Размер шрифта
-
+

Птицы жизни - стр. 15

– С чего ты взял, что я удрал? Я предложил ей поехать со мной, она отказалась.

Удрал, еще как удрал. Сразу после выпуска. А через полгода, когда Урсула нагрянула в Париж со своим новым кавалером, я вел себя как истеричный недоросль и был справедливо послан к черту. В конце четвертого курса у меня была масса доводов, но сейчас, вспоминая свое тогдашнее бегство, я понимаю: главной причиной было ожидание какого-то переломного момента, который должен был вот-вот наступить, но никак не наступал. Из этой неопределенности, как из сундука иллюзиониста, и выпорхнули тогда разномастные страхи, обиды и прочие птицы жизни. Неопределенность переросла в непреодоленность, побудившую меня через много лет зарифмовать что-то вроде объяснительной записки. Думаю, Урсуле эти стихи вряд ли пришлись бы по вкусу; к счастью, шансы на то, что она их когда-нибудь прочтет, исчезающе малы.

С тех времен осталось мало фотографий, но и те, что остались, не позволяют воскресить в памяти лица. Ведь фотографии развращают память, которой гораздо легче усвоить и сохранить неподвижность снимка, чем изменчивость реального облика. Поэтому даже лица тех, кого ты видел изо дня в день, вспоминаются такими, какими они запечатлены на каком-нибудь фото, а не какими были на самом деле. Почему так трудно запомнить? Почему, если сразу не записать, остаются только «общие места», удобные фрагменты, складывающиеся то в предсказуемый голливудский монтаж, то в задумчивую тягомотину авторского кино? «Хеппи-энд», как известно, оксюморон. Непрерывность памяти спотыкается на простых вещах.

Одна деталь тянет за собой другую, и где-то на заднем плане еще мелькают достоверные кадры: какой-нибудь скверик или пустырь в потемневшем, как яблочная мякоть, снегу.

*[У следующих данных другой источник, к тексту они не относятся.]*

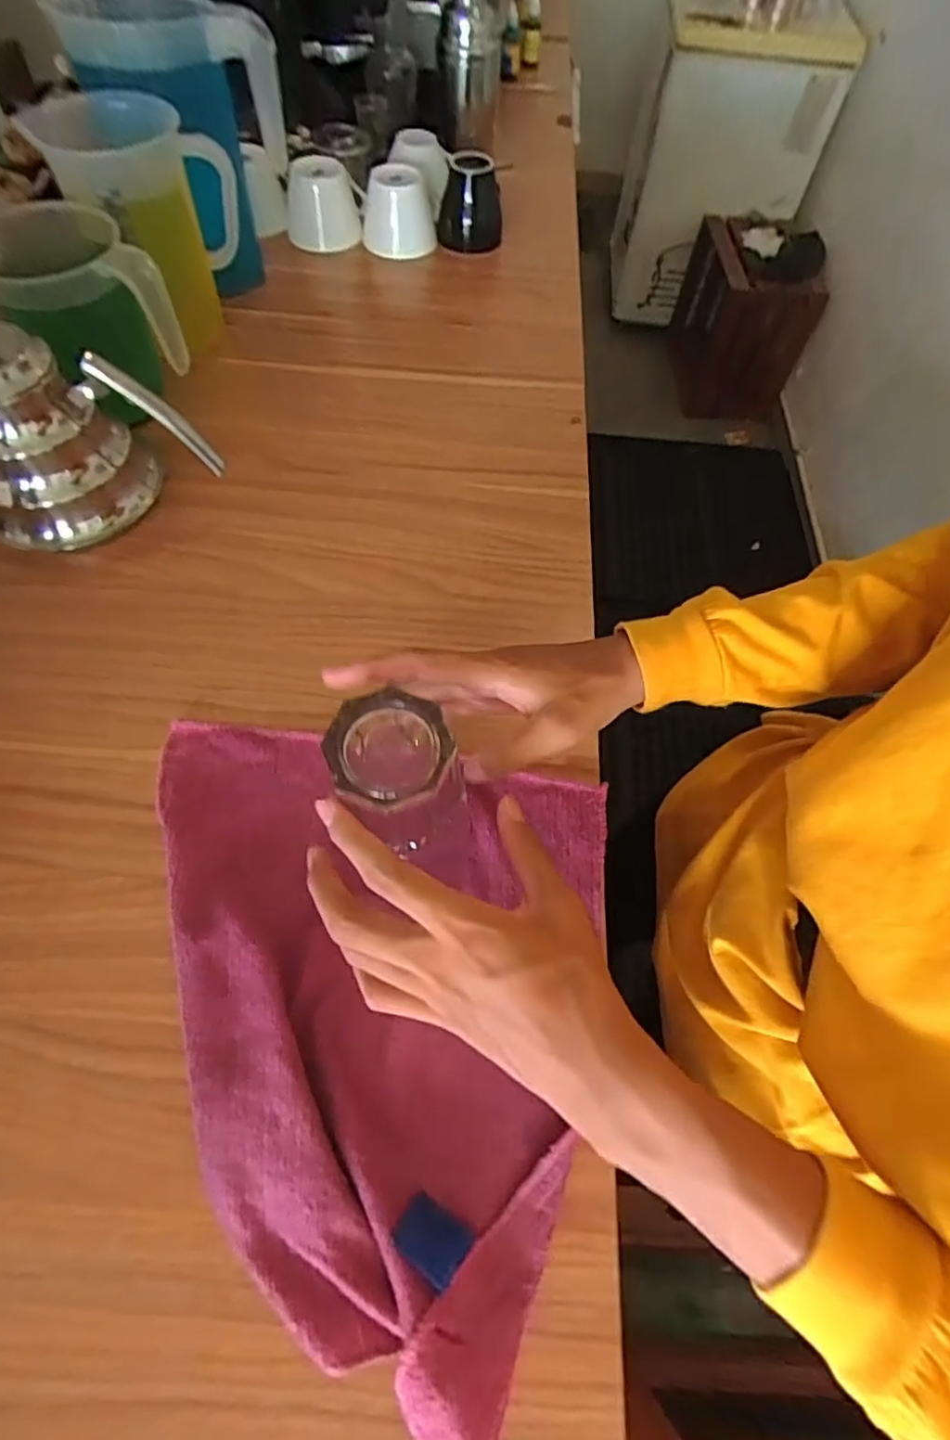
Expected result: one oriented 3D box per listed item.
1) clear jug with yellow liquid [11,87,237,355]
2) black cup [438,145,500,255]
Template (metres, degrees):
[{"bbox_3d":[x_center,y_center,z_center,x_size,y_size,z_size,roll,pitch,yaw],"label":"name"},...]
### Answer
[{"bbox_3d":[-0.294,-0.453,0.582,0.118,0.172,0.124,33,65,14],"label":"clear jug with yellow liquid"},{"bbox_3d":[-0.006,-0.628,0.747,0.076,0.090,0.076,1,62,-2],"label":"black cup"}]

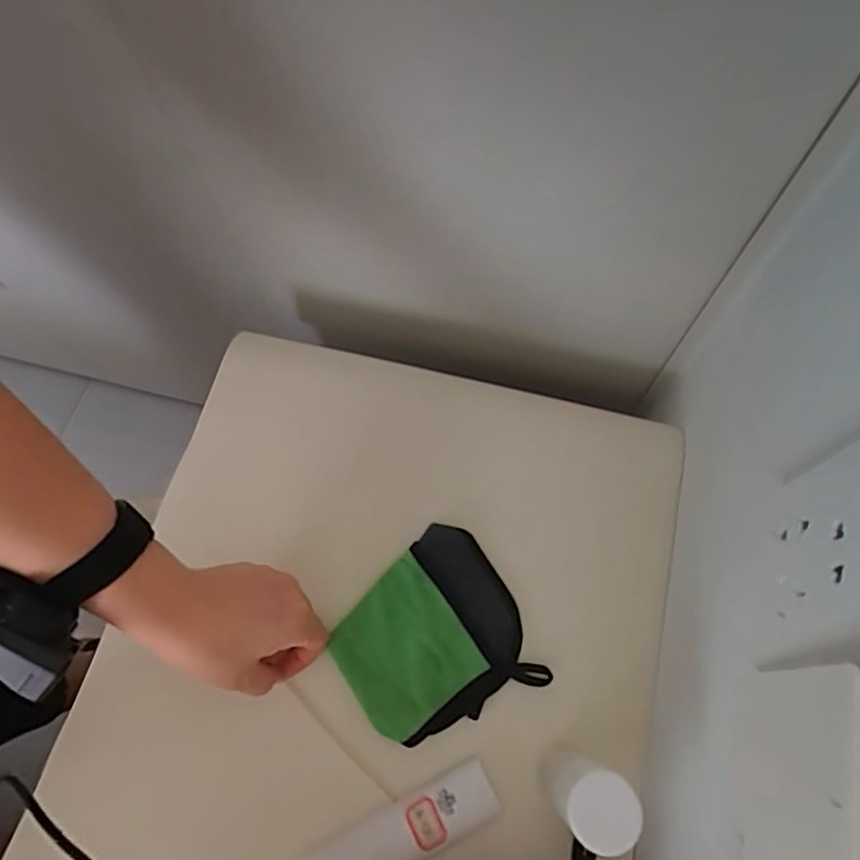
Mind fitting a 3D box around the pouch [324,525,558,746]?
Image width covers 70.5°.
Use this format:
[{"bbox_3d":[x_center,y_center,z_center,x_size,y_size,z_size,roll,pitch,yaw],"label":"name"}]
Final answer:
[{"bbox_3d":[0.002,0.148,0.430,0.128,0.012,0.121,-32,72,-16],"label":"pouch"}]

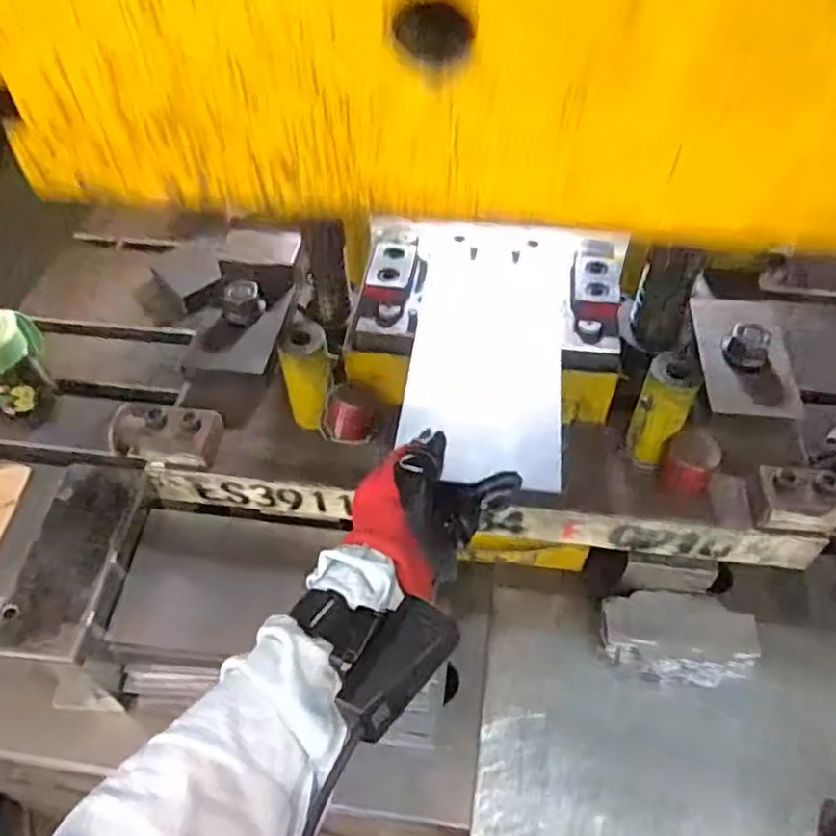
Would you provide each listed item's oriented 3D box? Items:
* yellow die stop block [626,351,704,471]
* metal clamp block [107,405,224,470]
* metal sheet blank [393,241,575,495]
[{"bbox_3d":[0.199,-0.004,0.561,0.041,0.095,0.044,19,53,17],"label":"yellow die stop block"},{"bbox_3d":[-0.217,0.012,0.589,0.090,0.034,0.049,6,50,7],"label":"metal clamp block"},{"bbox_3d":[0.059,-0.059,0.569,0.125,0.007,0.257,7,53,7],"label":"metal sheet blank"}]

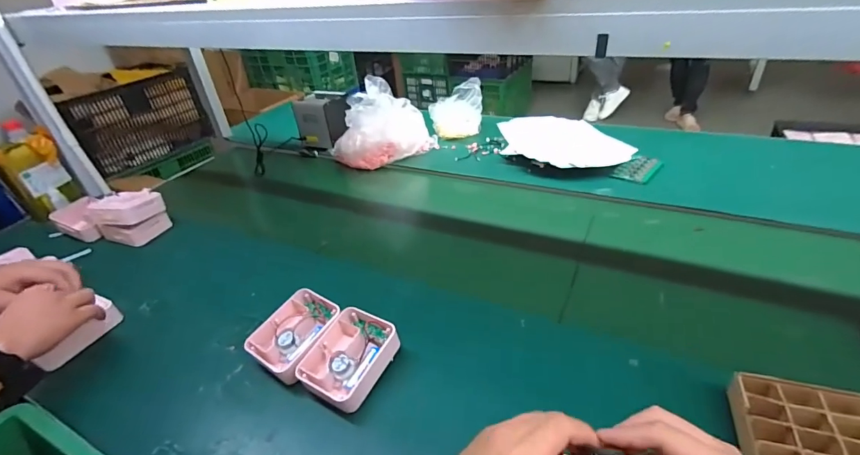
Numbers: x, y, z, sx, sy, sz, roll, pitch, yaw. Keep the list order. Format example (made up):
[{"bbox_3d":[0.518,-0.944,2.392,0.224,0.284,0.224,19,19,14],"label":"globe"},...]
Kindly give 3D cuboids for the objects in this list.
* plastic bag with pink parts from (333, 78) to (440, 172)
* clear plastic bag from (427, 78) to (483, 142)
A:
[{"bbox_3d":[-0.144,-0.309,1.176,0.236,0.208,0.223,-33,43,-32],"label":"plastic bag with pink parts"},{"bbox_3d":[0.078,-0.358,1.254,0.157,0.153,0.087,-3,35,5],"label":"clear plastic bag"}]

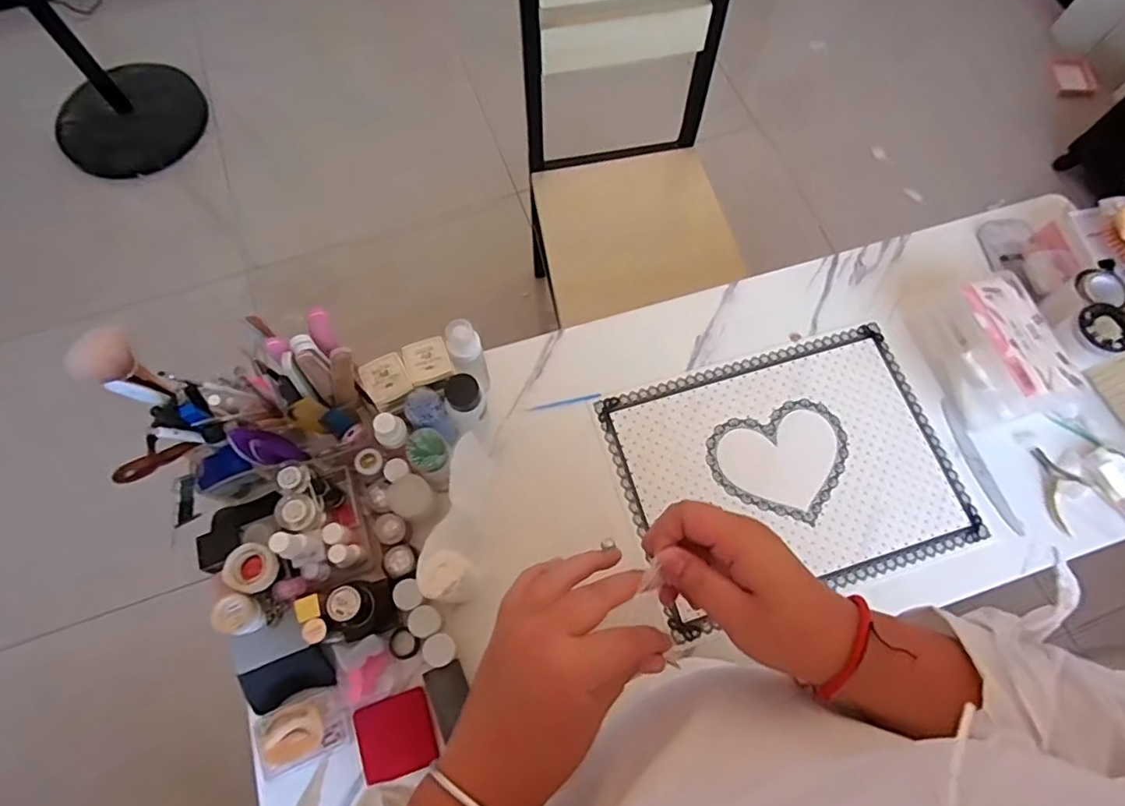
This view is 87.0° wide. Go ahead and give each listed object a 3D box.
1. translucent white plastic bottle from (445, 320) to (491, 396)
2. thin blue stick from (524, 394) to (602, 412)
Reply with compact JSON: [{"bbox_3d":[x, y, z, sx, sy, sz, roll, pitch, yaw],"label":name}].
[{"bbox_3d":[-0.103,-0.047,0.661,0.034,0.124,0.037,-19,71,-8],"label":"translucent white plastic bottle"},{"bbox_3d":[0.001,0.000,0.728,0.093,0.006,0.007,-10,70,-5],"label":"thin blue stick"}]

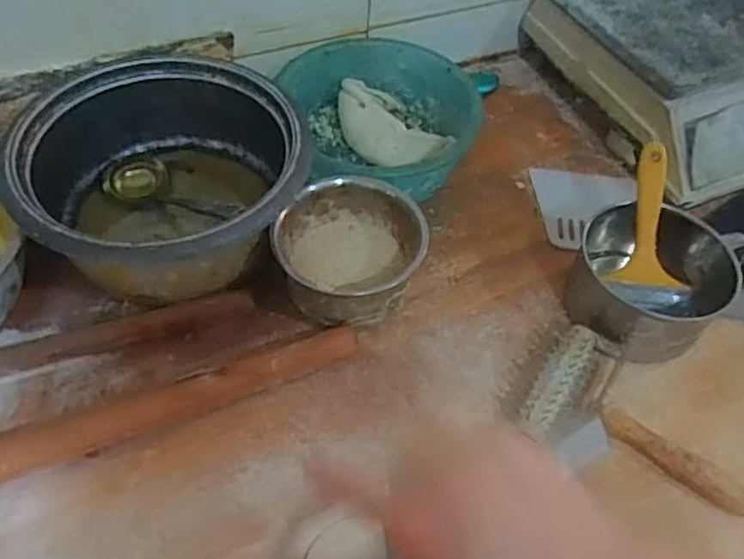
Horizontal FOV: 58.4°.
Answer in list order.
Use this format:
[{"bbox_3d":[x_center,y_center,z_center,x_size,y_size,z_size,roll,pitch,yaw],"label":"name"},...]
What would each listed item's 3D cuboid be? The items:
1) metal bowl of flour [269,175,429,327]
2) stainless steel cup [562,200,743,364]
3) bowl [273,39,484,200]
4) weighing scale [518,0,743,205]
[{"bbox_3d":[-0.022,-0.026,0.630,0.137,0.093,0.131,2,54,-3],"label":"metal bowl of flour"},{"bbox_3d":[0.265,0.004,0.639,0.139,0.082,0.142,2,53,-3],"label":"stainless steel cup"},{"bbox_3d":[0.013,-0.172,0.746,0.192,0.085,0.220,-14,55,-14],"label":"bowl"},{"bbox_3d":[0.410,-0.265,0.829,0.331,0.143,0.331,-21,59,-19],"label":"weighing scale"}]

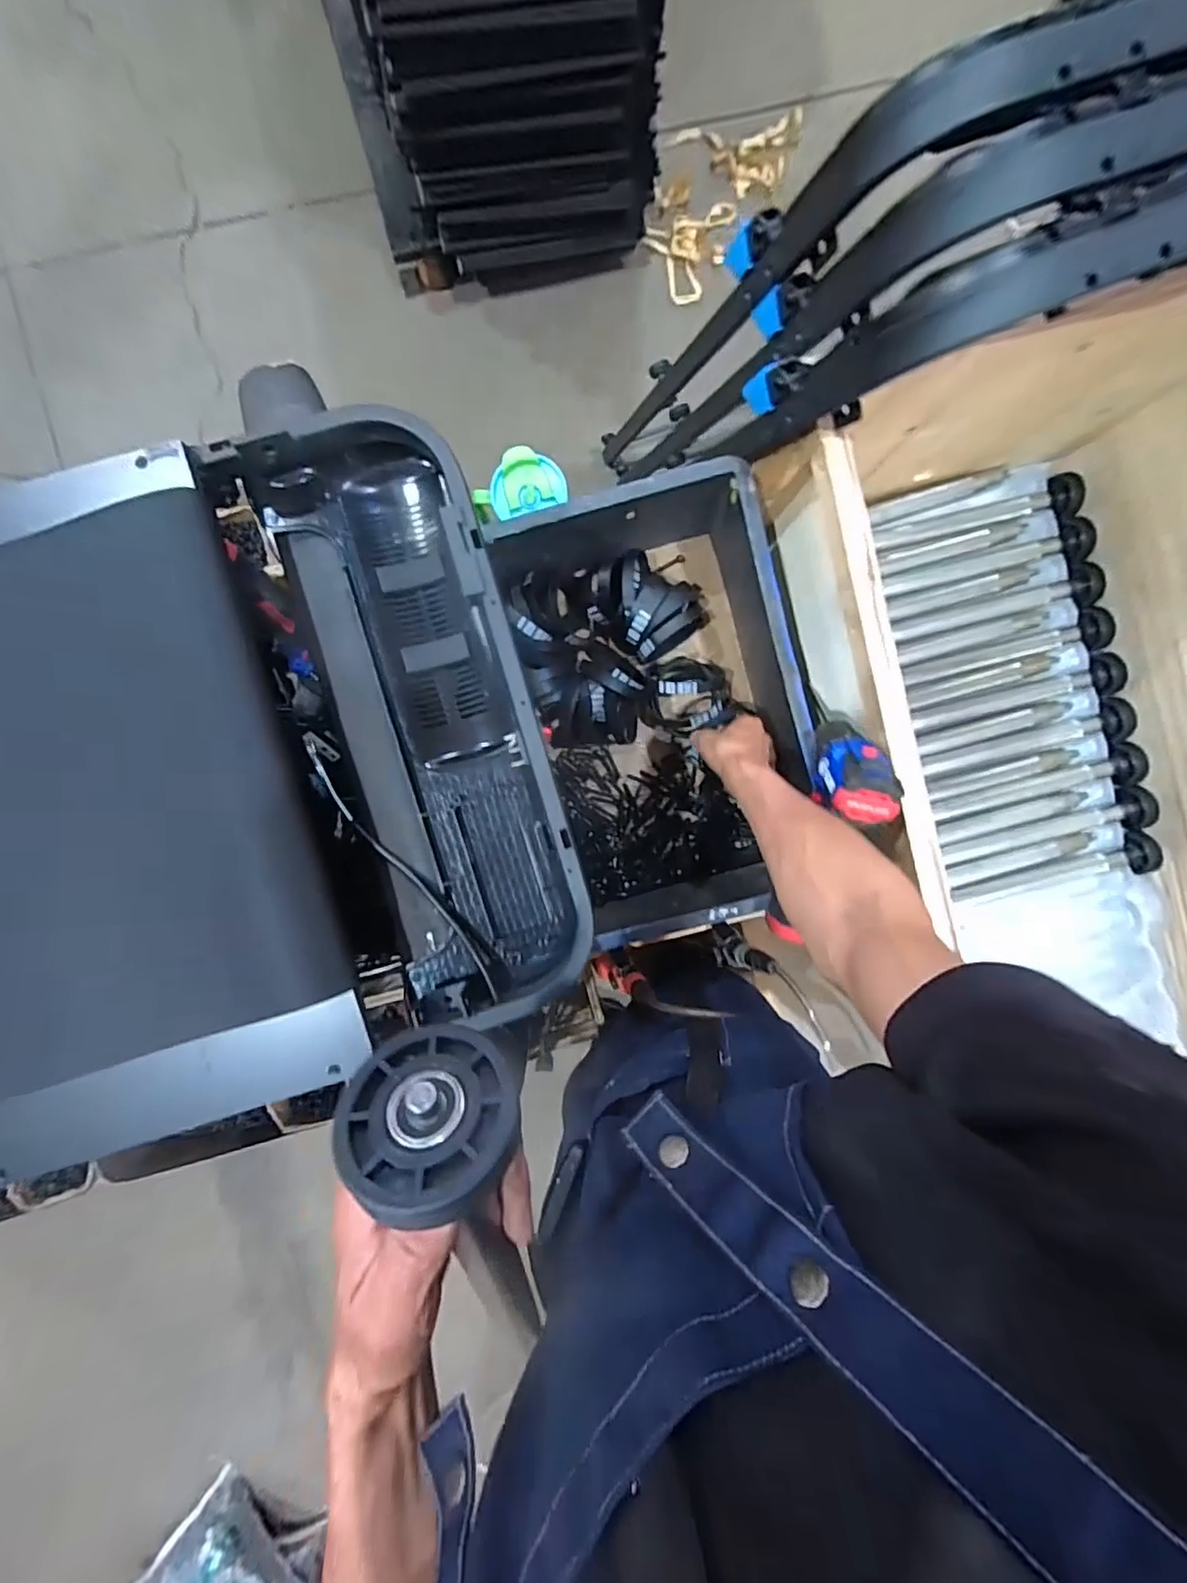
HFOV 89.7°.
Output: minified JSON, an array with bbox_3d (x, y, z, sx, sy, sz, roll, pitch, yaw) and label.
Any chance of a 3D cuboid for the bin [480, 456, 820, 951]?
[{"bbox_3d":[0.077,-0.104,0.724,0.293,0.194,0.470,-14,92,-3],"label":"bin"}]

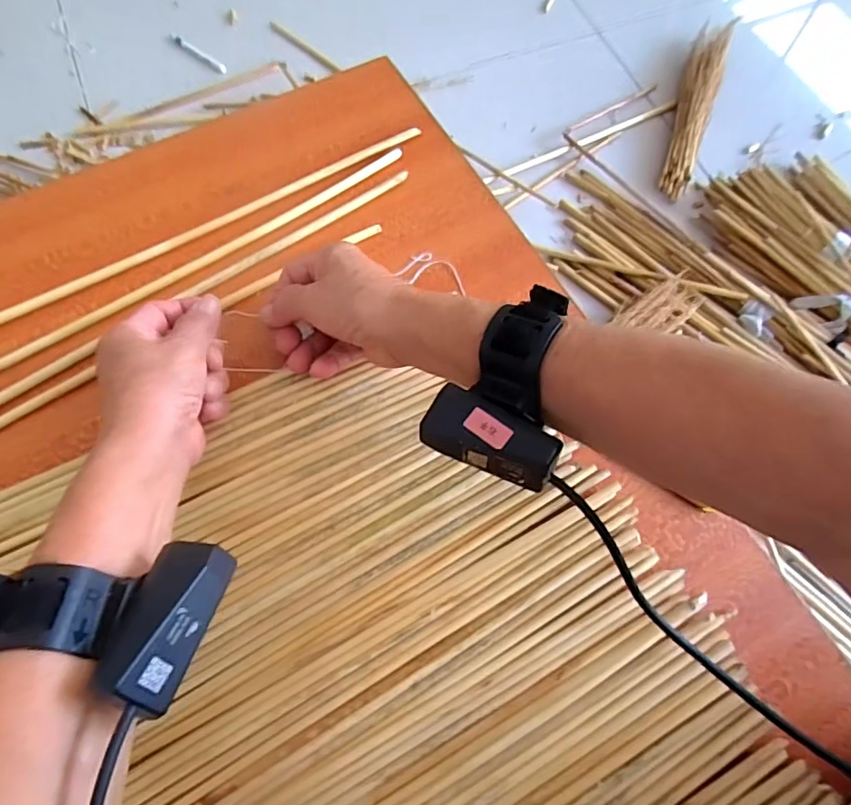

Или летняя свалка, бурьянные заросли вперемешку с остатками сетчатого забора, стрекозьи глаза подсолнухов. Битком набитый утренний автобус на Южный кампус, везущий нас по захолустной Мэйн-стрит мимо армянского кафе «Долма-хаус» и бара «Пи-джей боттомс». Беспорядочный студенческий быт, общага, где наши ночные сборища насилу разгонял старший по этажу; где субботним утром всегда приходилось перешагивать через Джона Миллеса, отрубившегося у входа в душевую. Того самого Миллеса, который в трудную пору вступления в студенческое братство («осенняя лихорадка», ставки и поручительства, «неделя ада») забил на учебу и за три месяца ни разу не появился на занятиях, а под конец семестра не придумал ничего лучшего, как, побрившись наголо, врать про химиотерапию. Я присутствовал при незабываемой сцене, когда этот ражий детина, перевоплотившийся в скинхеда, клянчил зачет у Чарльза Бернстина.